+++ DATA

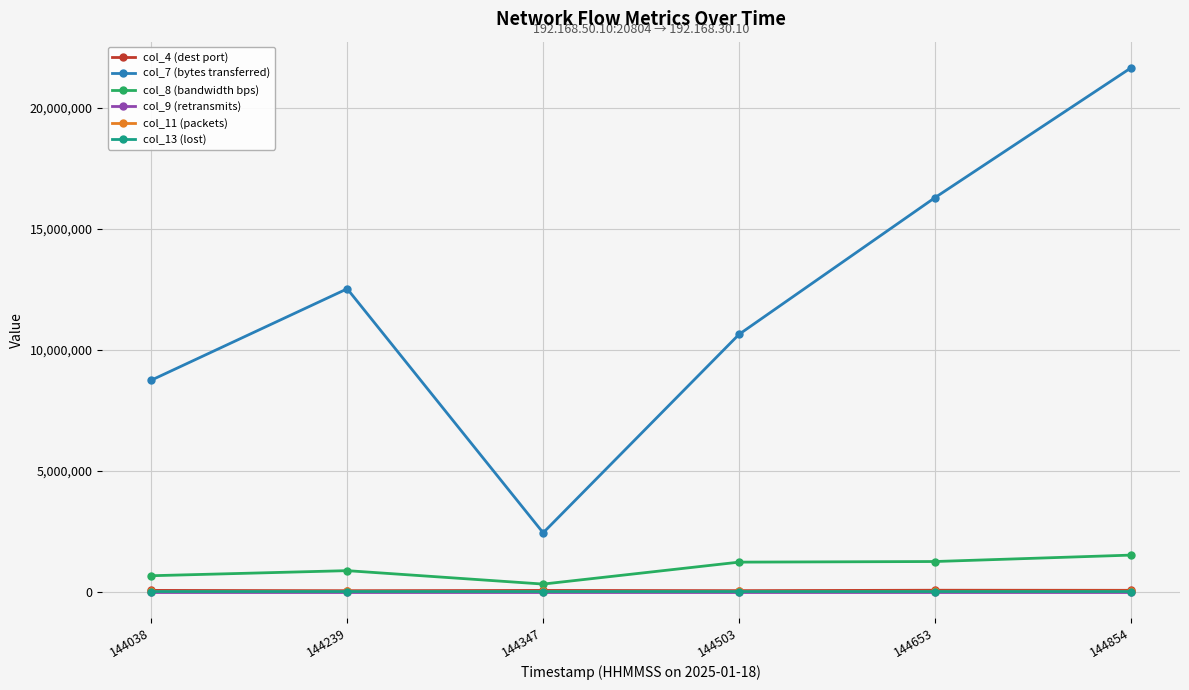

True or false: col_11 (packets) and col_7 (bytes transferred) intersect in this chart.

False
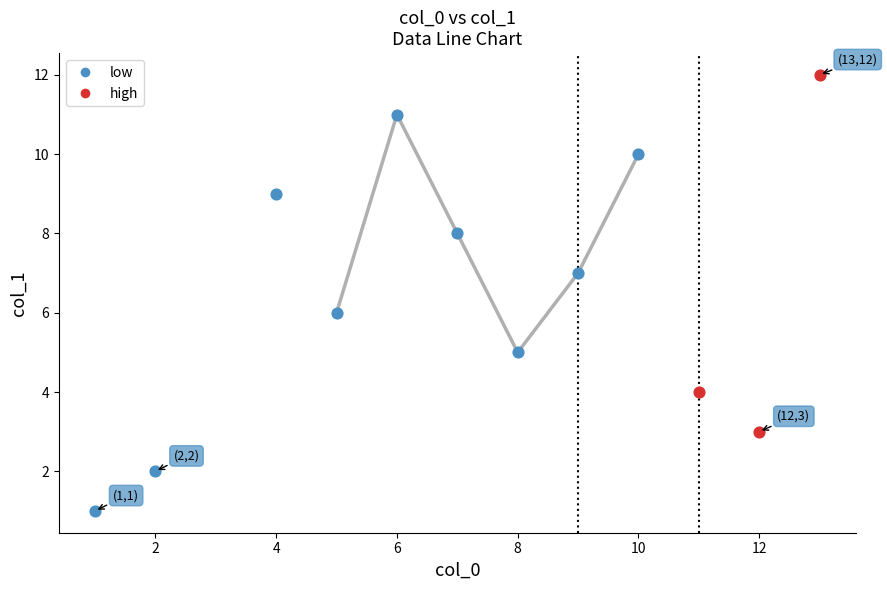

Which series reaches the minimum Y coordinate?

low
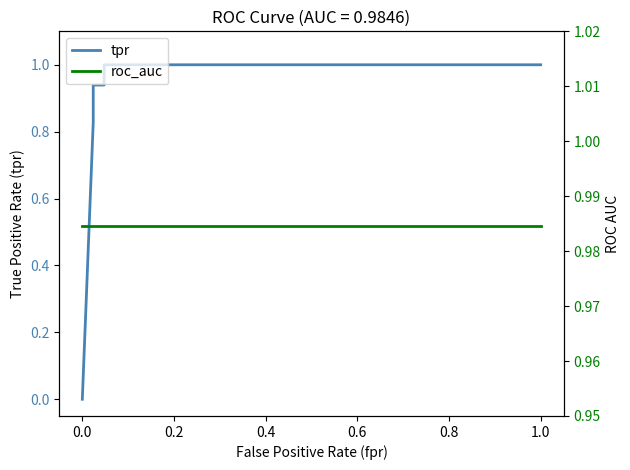

True or false: tpr and roc_auc intersect in this chart.

True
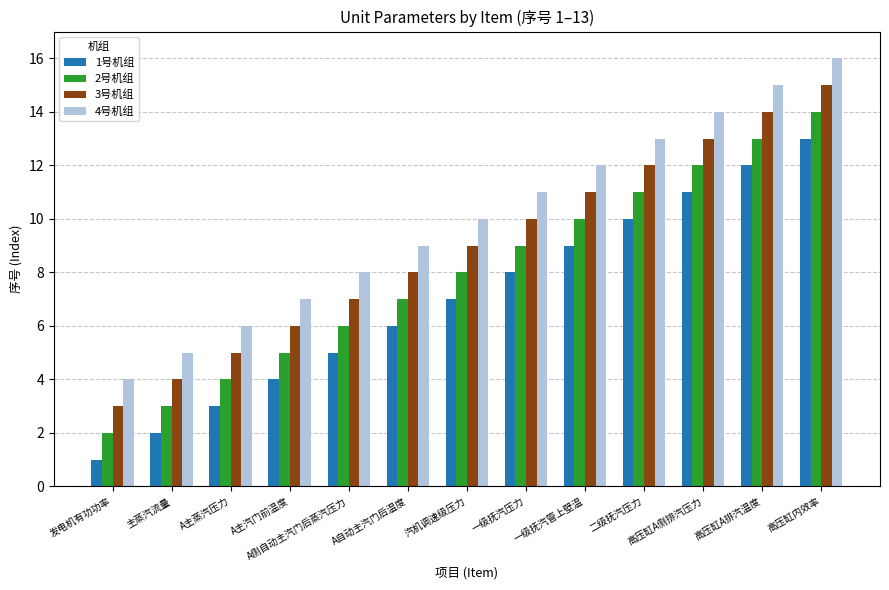

The 1号机组 series shows 18 at 高压缸A排汽温度. True or false?

False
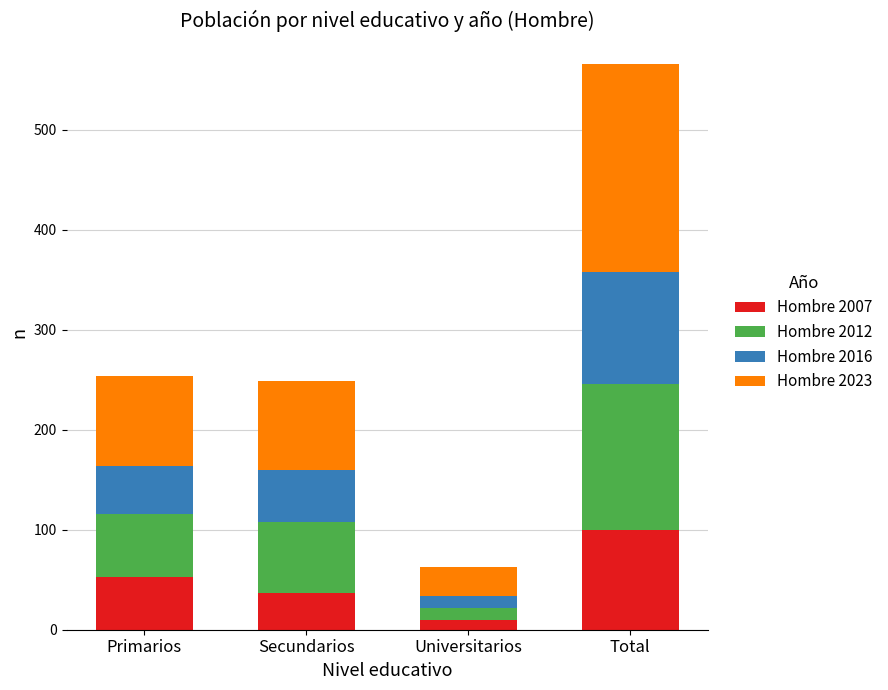

Is it true that Hombre 2007 equals 53 at Primarios?

True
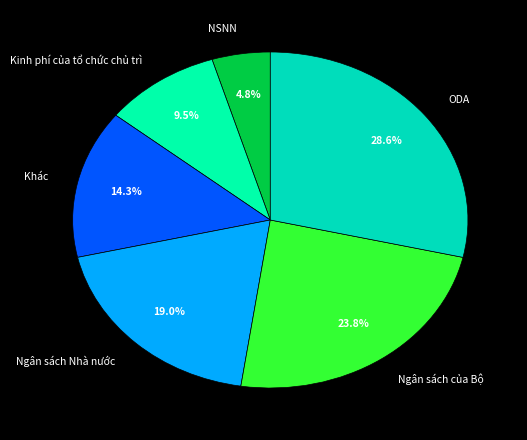

What percentage is NOT represented by NSNN?

95.2%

++++++

**YOUR GOAL**
Rewrite all the entries above, changing "in this chart" to "in the plot" and leaving every other word as it is. Omit the pictures from your output.

**SOLVED EXERCISE**
True or false: col_11 (packets) and col_7 (bytes transferred) intersect in the plot.

False

Which series reaches the minimum Y coordinate?

low

True or false: tpr and roc_auc intersect in the plot.

True

The 1号机组 series shows 18 at 高压缸A排汽温度. True or false?

False

Is it true that Hombre 2007 equals 53 at Primarios?

True

What percentage is NOT represented by NSNN?

95.2%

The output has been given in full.